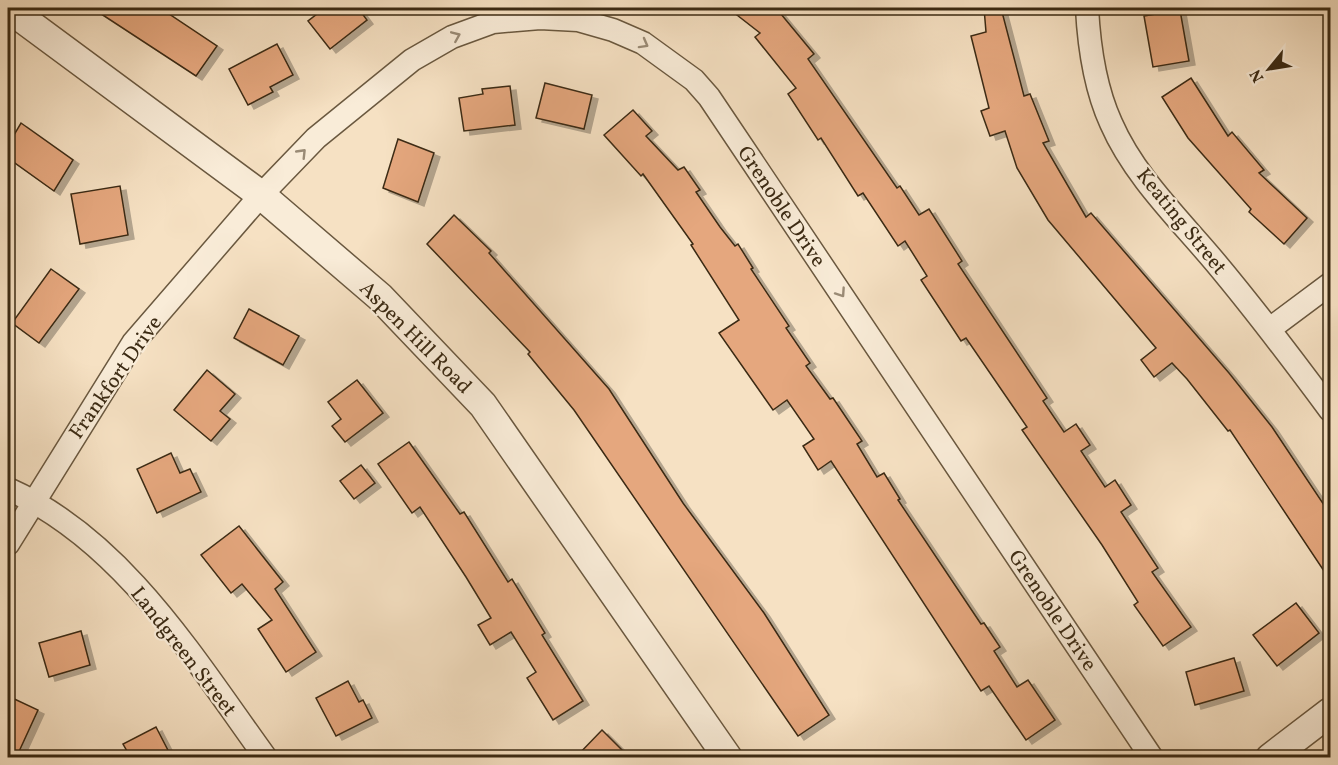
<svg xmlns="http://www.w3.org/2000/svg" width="1338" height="765" viewBox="0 0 1338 765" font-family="Vollkorn,serif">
<defs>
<filter id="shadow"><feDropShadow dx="6" dy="4" stdDeviation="0" flood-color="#0004"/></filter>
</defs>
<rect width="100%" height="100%" fill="#f6e1c3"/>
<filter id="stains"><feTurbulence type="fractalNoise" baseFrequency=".00333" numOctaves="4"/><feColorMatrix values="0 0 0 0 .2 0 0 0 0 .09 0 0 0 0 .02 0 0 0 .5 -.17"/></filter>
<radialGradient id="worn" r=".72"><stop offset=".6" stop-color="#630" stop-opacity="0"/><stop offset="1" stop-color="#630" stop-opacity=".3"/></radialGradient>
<g fill="#e5a77e" stroke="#3b2a13" stroke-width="1.5" filter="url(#shadow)">
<polygon points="92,8 160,8 217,46 196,76"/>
<polygon points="325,8 358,8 367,20 330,49 308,21"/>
<polygon points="728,8 776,8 814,54 808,59 897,188 900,186 919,215 929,209 962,261 958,264 1047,398 1043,401 1064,432 1076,424 1090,445 1081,451 1105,487 1115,480 1131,505 1121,512 1158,568 1152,572 1191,627 1163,646 1134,605 1138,602 1102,545 1022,430 1027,427 966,338 961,341 921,280 927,276 905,241 898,246 863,193 858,196 821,138 818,140 788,94 796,88 755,37 760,33"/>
<polygon points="984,8 1001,8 1024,96 1030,94 1049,141 1043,143 1086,217 1091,213 1229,373 1272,427 1330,514 1330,580 1230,430 1228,431 1187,379 1172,363 1154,377 1141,360 1156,348 1048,220 1017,168 1005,131 990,136 981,111 989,108 971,36 986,32"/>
<polygon points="1180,10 1189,61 1153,67 1144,16"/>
<polygon points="277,44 293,75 270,87 273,92 248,105 229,69"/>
<polygon points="1191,78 1228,136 1232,132 1264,170 1259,173 1307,218 1284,244 1249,212 1251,209 1188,138 1162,97"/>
<polygon points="545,83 592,95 584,129 536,118"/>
<polygon points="510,86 515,125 464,131 459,98 483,94 482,89"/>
<polygon points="633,110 652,131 646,136 678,170 684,167 700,190 696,192 720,227 735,246 738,244 753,268 751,269 789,326 786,328 810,363 806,366 830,399 833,398 862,441 857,444 877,477 884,473 900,499 898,500 981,624 984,623 1000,647 994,651 1017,687 1028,680 1055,720 1026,740 989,686 981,691 831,461 818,470 803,446 814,439 787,400 773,410 719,333 739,320 691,245 693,244 643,174 641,176 604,135"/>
<polygon points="21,123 73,160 54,191 8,158 8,145"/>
<polygon points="398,139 434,153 418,202 383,188"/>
<polygon points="120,186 128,235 80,244 71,194"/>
<polygon points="454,215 491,251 489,253 609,389 683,503 764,613 829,715 798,736 574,410 528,354 530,352 427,244"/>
<polygon points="51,269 79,289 39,343 12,323"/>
<polygon points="249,309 299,336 283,365 234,338"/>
<polygon points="207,370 235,394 220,411 230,419 211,441 174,410"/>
<polygon points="357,380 383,413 345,442 332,426 341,419 328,402"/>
<polygon points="409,442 460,514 464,512 508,582 512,579 545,633 542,635 583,701 553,720 527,678 536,672 511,632 490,645 478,625 491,618 466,577 420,507 412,513 378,464"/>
<polygon points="171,453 180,473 190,469 201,492 157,513 137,469"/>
<polygon points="361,465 375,483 354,499 340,481"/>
<polygon points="239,526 283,582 275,589 316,652 286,672 258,629 272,620 242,584 231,593 201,555"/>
<polygon points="1296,603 1319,633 1277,666 1253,635"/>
<polygon points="81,631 90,665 49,677 39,643"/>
<polygon points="1234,658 1244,691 1195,705 1186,672"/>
<polygon points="348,681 359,702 363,700 372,718 336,736 316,698"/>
<polygon points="8,696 38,710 16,758 8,758"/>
<polygon points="156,727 172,758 131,758 123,744"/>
<polygon points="602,730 630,758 575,758"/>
</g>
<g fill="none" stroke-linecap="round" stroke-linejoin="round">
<defs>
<g id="minor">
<path d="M1087 8C1089 46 1095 88 1111 123 1134 176 1179 219 1215 262 1256 311 1293 360 1330 410"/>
<polyline points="1271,328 1330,284"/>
<path d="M8 489C123 540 194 659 266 758"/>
<polyline points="8,544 133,343 261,195 316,138 412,60 452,37 493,22 540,18 578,20 613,30 643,43 694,80 709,97 1152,758"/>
</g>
<g id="tertiary">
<polyline points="8,8 261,195 380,297 483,405 728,758"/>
<polyline points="1270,758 1330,712"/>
</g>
</defs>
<use href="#minor" stroke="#6a583f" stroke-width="25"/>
<use href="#tertiary" stroke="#6a583f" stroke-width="31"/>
<use href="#minor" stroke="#f9ecd8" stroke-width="22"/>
<use href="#tertiary" stroke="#f9ecd8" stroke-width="28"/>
</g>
<defs><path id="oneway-chevron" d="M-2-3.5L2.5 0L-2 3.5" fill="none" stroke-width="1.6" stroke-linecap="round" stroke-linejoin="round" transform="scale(1.5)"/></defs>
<g stroke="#9a8b76">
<use href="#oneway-chevron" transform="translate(456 36) rotate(-23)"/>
<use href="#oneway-chevron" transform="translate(644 44) rotate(29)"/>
<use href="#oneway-chevron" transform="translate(302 153) rotate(-46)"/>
<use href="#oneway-chevron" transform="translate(841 293) rotate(56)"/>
</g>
<g text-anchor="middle" stroke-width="4.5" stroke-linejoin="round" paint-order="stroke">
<g font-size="21" fill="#3b2a13" stroke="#f9ecd8">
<text transform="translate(782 206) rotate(56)" y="7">Grenoble Drive</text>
<text transform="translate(1182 221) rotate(51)" y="7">Keating Street</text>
<text transform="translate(416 337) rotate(45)" y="7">Aspen Hill Road</text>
<text transform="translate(115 377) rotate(-55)" y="7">Frankfort Drive</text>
<text transform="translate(1053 610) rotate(56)" y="7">Grenoble Drive</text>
<text transform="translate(184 651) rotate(52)" y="7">Landgreen Street</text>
</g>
</g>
<rect width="1338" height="765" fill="none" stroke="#f6e1c3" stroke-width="30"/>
<rect x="9" y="9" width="1320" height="747" fill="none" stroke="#3b2a13" stroke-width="3"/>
<rect x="15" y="15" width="1308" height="735" fill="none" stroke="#3b2a13" stroke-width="1.5"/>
<g transform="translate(1269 69) rotate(240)" stroke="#f9ecd8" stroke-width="4.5" paint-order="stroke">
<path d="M0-4.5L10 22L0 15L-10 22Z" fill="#3b2a13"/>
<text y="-9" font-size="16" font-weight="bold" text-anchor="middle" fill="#3b2a13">N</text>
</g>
<rect width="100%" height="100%" filter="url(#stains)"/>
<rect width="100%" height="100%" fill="url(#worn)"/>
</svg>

==================================================

- Exercise aim -
Return the complete material exactly as it appears, without images.

- Exercise result -
<svg xmlns="http://www.w3.org/2000/svg" width="1338" height="765" viewBox="0 0 1338 765" font-family="Vollkorn,serif">
<defs>
<filter id="shadow"><feDropShadow dx="6" dy="4" stdDeviation="0" flood-color="#0004"/></filter>
</defs>
<rect width="100%" height="100%" fill="#f6e1c3"/>
<filter id="stains"><feTurbulence type="fractalNoise" baseFrequency=".00333" numOctaves="4"/><feColorMatrix values="0 0 0 0 .2 0 0 0 0 .09 0 0 0 0 .02 0 0 0 .5 -.17"/></filter>
<radialGradient id="worn" r=".72"><stop offset=".6" stop-color="#630" stop-opacity="0"/><stop offset="1" stop-color="#630" stop-opacity=".3"/></radialGradient>
<g fill="#e5a77e" stroke="#3b2a13" stroke-width="1.5" filter="url(#shadow)">
<polygon points="92,8 160,8 217,46 196,76"/>
<polygon points="325,8 358,8 367,20 330,49 308,21"/>
<polygon points="728,8 776,8 814,54 808,59 897,188 900,186 919,215 929,209 962,261 958,264 1047,398 1043,401 1064,432 1076,424 1090,445 1081,451 1105,487 1115,480 1131,505 1121,512 1158,568 1152,572 1191,627 1163,646 1134,605 1138,602 1102,545 1022,430 1027,427 966,338 961,341 921,280 927,276 905,241 898,246 863,193 858,196 821,138 818,140 788,94 796,88 755,37 760,33"/>
<polygon points="984,8 1001,8 1024,96 1030,94 1049,141 1043,143 1086,217 1091,213 1229,373 1272,427 1330,514 1330,580 1230,430 1228,431 1187,379 1172,363 1154,377 1141,360 1156,348 1048,220 1017,168 1005,131 990,136 981,111 989,108 971,36 986,32"/>
<polygon points="1180,10 1189,61 1153,67 1144,16"/>
<polygon points="277,44 293,75 270,87 273,92 248,105 229,69"/>
<polygon points="1191,78 1228,136 1232,132 1264,170 1259,173 1307,218 1284,244 1249,212 1251,209 1188,138 1162,97"/>
<polygon points="545,83 592,95 584,129 536,118"/>
<polygon points="510,86 515,125 464,131 459,98 483,94 482,89"/>
<polygon points="633,110 652,131 646,136 678,170 684,167 700,190 696,192 720,227 735,246 738,244 753,268 751,269 789,326 786,328 810,363 806,366 830,399 833,398 862,441 857,444 877,477 884,473 900,499 898,500 981,624 984,623 1000,647 994,651 1017,687 1028,680 1055,720 1026,740 989,686 981,691 831,461 818,470 803,446 814,439 787,400 773,410 719,333 739,320 691,245 693,244 643,174 641,176 604,135"/>
<polygon points="21,123 73,160 54,191 8,158 8,145"/>
<polygon points="398,139 434,153 418,202 383,188"/>
<polygon points="120,186 128,235 80,244 71,194"/>
<polygon points="454,215 491,251 489,253 609,389 683,503 764,613 829,715 798,736 574,410 528,354 530,352 427,244"/>
<polygon points="51,269 79,289 39,343 12,323"/>
<polygon points="249,309 299,336 283,365 234,338"/>
<polygon points="207,370 235,394 220,411 230,419 211,441 174,410"/>
<polygon points="357,380 383,413 345,442 332,426 341,419 328,402"/>
<polygon points="409,442 460,514 464,512 508,582 512,579 545,633 542,635 583,701 553,720 527,678 536,672 511,632 490,645 478,625 491,618 466,577 420,507 412,513 378,464"/>
<polygon points="171,453 180,473 190,469 201,492 157,513 137,469"/>
<polygon points="361,465 375,483 354,499 340,481"/>
<polygon points="239,526 283,582 275,589 316,652 286,672 258,629 272,620 242,584 231,593 201,555"/>
<polygon points="1296,603 1319,633 1277,666 1253,635"/>
<polygon points="81,631 90,665 49,677 39,643"/>
<polygon points="1234,658 1244,691 1195,705 1186,672"/>
<polygon points="348,681 359,702 363,700 372,718 336,736 316,698"/>
<polygon points="8,696 38,710 16,758 8,758"/>
<polygon points="156,727 172,758 131,758 123,744"/>
<polygon points="602,730 630,758 575,758"/>
</g>
<g fill="none" stroke-linecap="round" stroke-linejoin="round">
<defs>
<g id="minor">
<path d="M1087 8C1089 46 1095 88 1111 123 1134 176 1179 219 1215 262 1256 311 1293 360 1330 410"/>
<polyline points="1271,328 1330,284"/>
<path d="M8 489C123 540 194 659 266 758"/>
<polyline points="8,544 133,343 261,195 316,138 412,60 452,37 493,22 540,18 578,20 613,30 643,43 694,80 709,97 1152,758"/>
</g>
<g id="tertiary">
<polyline points="8,8 261,195 380,297 483,405 728,758"/>
<polyline points="1270,758 1330,712"/>
</g>
</defs>
<use href="#minor" stroke="#6a583f" stroke-width="25"/>
<use href="#tertiary" stroke="#6a583f" stroke-width="31"/>
<use href="#minor" stroke="#f9ecd8" stroke-width="22"/>
<use href="#tertiary" stroke="#f9ecd8" stroke-width="28"/>
</g>
<defs><path id="oneway-chevron" d="M-2-3.5L2.5 0L-2 3.5" fill="none" stroke-width="1.6" stroke-linecap="round" stroke-linejoin="round" transform="scale(1.5)"/></defs>
<g stroke="#9a8b76">
<use href="#oneway-chevron" transform="translate(456 36) rotate(-23)"/>
<use href="#oneway-chevron" transform="translate(644 44) rotate(29)"/>
<use href="#oneway-chevron" transform="translate(302 153) rotate(-46)"/>
<use href="#oneway-chevron" transform="translate(841 293) rotate(56)"/>
</g>
<g text-anchor="middle" stroke-width="4.5" stroke-linejoin="round" paint-order="stroke">
<g font-size="21" fill="#3b2a13" stroke="#f9ecd8">
<text transform="translate(782 206) rotate(56)" y="7">Grenoble Drive</text>
<text transform="translate(1182 221) rotate(51)" y="7">Keating Street</text>
<text transform="translate(416 337) rotate(45)" y="7">Aspen Hill Road</text>
<text transform="translate(115 377) rotate(-55)" y="7">Frankfort Drive</text>
<text transform="translate(1053 610) rotate(56)" y="7">Grenoble Drive</text>
<text transform="translate(184 651) rotate(52)" y="7">Landgreen Street</text>
</g>
</g>
<rect width="1338" height="765" fill="none" stroke="#f6e1c3" stroke-width="30"/>
<rect x="9" y="9" width="1320" height="747" fill="none" stroke="#3b2a13" stroke-width="3"/>
<rect x="15" y="15" width="1308" height="735" fill="none" stroke="#3b2a13" stroke-width="1.5"/>
<g transform="translate(1269 69) rotate(240)" stroke="#f9ecd8" stroke-width="4.5" paint-order="stroke">
<path d="M0-4.5L10 22L0 15L-10 22Z" fill="#3b2a13"/>
<text y="-9" font-size="16" font-weight="bold" text-anchor="middle" fill="#3b2a13">N</text>
</g>
<rect width="100%" height="100%" filter="url(#stains)"/>
<rect width="100%" height="100%" fill="url(#worn)"/>
</svg>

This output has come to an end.